▶ **Source excerpt**:
+===+
Of course the most famous evidence of Ehrlich's idiocy, is his bet. He, being an idiot, believed that the scarcity of natural resources would cause prices to rise as we ran out of them. Here's what happened when an economist asked him to put his money where his mouth is:
"The face-off occurred in the pages of Social Science Quarterly, where Simon challenged Ehrlich to put his money where his mouth was. In response to Ehrlich's published claim that "If I were a gambler, I would take even money that England will not exist in the year 2000" - a proposition Simon regarded as too silly to bother with - Simon countered with "a public offer to stake US$10,000 ... on my belief that the cost of non-government-controlled raw materials (including grain and oil) will not rise in the long run.
+===+
▶ **Data provided**:

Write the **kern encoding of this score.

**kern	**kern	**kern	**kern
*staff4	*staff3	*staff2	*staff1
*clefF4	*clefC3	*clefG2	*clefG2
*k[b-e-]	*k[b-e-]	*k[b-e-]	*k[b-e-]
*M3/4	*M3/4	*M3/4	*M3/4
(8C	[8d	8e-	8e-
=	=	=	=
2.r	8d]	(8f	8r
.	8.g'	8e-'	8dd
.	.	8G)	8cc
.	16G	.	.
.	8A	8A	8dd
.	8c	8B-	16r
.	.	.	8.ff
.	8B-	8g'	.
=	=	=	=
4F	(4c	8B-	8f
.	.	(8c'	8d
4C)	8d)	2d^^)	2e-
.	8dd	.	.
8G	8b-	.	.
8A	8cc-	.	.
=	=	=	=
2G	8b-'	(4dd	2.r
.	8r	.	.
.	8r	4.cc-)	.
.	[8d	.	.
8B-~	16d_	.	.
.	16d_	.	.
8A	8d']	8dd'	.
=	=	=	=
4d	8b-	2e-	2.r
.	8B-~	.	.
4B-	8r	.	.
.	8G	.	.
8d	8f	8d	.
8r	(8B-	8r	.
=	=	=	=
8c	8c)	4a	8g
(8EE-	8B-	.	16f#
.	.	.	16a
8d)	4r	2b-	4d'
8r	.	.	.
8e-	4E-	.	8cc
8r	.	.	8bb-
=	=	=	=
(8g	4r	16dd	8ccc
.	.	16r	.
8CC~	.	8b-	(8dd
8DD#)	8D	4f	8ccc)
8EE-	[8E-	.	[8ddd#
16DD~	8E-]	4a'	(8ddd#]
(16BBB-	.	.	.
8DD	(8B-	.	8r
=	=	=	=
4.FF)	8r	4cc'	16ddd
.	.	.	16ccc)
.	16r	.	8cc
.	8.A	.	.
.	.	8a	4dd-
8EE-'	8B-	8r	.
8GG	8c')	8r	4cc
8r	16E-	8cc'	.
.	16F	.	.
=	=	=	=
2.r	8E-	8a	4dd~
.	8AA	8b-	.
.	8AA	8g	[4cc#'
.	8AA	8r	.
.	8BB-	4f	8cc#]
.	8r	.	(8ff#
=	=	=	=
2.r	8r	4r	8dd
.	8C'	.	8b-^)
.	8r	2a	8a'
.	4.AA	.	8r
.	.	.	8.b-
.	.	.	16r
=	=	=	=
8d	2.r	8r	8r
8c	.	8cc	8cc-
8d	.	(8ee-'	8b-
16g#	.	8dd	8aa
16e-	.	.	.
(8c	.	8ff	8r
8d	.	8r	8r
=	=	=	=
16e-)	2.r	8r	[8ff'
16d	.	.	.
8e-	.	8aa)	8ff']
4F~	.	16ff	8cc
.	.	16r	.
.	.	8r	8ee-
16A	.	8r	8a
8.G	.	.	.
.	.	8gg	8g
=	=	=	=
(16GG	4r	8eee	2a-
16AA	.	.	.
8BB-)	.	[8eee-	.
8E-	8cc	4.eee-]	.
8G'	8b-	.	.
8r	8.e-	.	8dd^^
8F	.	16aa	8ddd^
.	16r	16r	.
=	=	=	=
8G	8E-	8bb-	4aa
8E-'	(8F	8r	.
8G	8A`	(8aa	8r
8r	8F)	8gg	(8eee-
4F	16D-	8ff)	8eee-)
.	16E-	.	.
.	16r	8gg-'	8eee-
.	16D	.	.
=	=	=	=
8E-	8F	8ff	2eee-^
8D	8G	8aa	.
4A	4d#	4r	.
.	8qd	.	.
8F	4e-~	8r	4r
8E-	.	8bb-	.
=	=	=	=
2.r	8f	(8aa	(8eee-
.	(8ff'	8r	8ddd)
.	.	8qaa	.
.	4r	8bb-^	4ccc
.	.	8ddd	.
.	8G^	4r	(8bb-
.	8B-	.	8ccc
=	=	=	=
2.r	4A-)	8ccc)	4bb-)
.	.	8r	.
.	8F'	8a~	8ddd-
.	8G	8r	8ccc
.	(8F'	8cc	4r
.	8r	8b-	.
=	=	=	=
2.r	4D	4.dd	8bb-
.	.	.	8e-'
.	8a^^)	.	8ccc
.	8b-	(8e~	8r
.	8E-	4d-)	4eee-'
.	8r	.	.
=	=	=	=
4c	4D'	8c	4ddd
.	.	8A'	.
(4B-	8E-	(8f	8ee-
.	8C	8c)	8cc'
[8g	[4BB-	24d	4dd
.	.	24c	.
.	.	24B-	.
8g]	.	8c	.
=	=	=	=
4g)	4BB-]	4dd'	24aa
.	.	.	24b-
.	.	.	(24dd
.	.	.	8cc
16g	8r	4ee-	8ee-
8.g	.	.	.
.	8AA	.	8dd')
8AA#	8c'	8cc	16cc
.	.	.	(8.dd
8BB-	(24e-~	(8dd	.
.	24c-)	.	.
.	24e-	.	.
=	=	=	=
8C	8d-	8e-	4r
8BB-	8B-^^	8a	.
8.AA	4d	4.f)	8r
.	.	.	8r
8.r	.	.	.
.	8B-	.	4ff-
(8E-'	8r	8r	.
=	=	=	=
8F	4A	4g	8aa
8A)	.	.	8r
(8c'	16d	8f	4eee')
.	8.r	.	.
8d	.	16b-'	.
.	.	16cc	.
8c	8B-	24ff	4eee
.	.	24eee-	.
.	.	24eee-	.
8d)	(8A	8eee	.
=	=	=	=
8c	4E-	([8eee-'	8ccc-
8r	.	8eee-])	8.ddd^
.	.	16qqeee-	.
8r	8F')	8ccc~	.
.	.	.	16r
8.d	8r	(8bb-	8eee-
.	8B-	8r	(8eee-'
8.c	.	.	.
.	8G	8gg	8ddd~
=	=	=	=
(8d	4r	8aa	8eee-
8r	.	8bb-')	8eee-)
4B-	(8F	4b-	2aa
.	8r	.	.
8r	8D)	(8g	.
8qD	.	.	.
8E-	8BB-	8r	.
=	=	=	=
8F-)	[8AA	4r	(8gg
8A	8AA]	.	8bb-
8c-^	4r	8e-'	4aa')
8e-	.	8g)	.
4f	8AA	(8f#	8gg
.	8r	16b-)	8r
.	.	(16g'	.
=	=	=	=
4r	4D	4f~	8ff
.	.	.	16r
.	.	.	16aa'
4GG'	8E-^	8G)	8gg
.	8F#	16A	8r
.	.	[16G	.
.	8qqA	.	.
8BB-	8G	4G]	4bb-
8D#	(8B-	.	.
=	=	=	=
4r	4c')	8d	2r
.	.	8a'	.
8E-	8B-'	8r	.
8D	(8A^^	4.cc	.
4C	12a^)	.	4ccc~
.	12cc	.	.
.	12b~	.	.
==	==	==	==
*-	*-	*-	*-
+===+
▶ **To do**:
1. From the excerpt about Ehrlich's bet, list every name of a person, country, or publication.
2. Answer these questions using the excerpt about Ehrlich's bet:
(a) In which publication did the face-off between Simon and Ehrlich take place?
(b) How much money did Simon publicly offer to stake?
(c) Which year did Ehrlich name in his claim about England?
3. Continue the excerpt about Ehrlich's bet from its last sentence.

▶ **Results by task**:
1.
Ehrlich
Simon
Social Science Quarterly
England

2.
(a) Social Science Quarterly
(b) US$10,000
(c) 2000

3.
You could name your own terms: select any raw material you wanted - copper, tin, whatever - and select any date in the future, "any date more than a year away," and Simon would bet that the commodity's price on that date would be lower than what it was at the time of the wager." ... Ehrlich and his colleagues picked five metals that they thought would undergo big price rises: chromium, copper, nickel, tin, and tungsten. Then, on paper, they bought $200 worth of each, for a total bet of $1,000, using the prices on September 29, 1980, as an index. They designated September 29, 1990, 10 years hence, as the payoff date. If the inflation-adjusted prices of the various metals rose in the interim, Simon would pay Ehrlich the combined difference; if the prices fell, Ehrlich et al. would pay Simon. ... Between 1980 and 1990, the world's population grew by more than 800 million, the largest increase in one decade in all of history. But by September 1990, without a single exception, the price of each of Ehrlich's selected metals had fallen, and in some cases had dropped through the floor. Chrome, which had sold for $3.90 a pound in 1980, was down to $3.70 in 1990. Tin, which was $8.72 a pound in 1980, was down to $3.88 a decade later. [1]
As a result, in October 1990, Paul Ehrlich mailed Julian Simon a check for $576.07 to settle the wager in Simon's favor. http://en.wikipedia.org/wiki/Ehrlich-Simon_bet
We will never run out of anything. Why not?
Simon's cornucopian theory.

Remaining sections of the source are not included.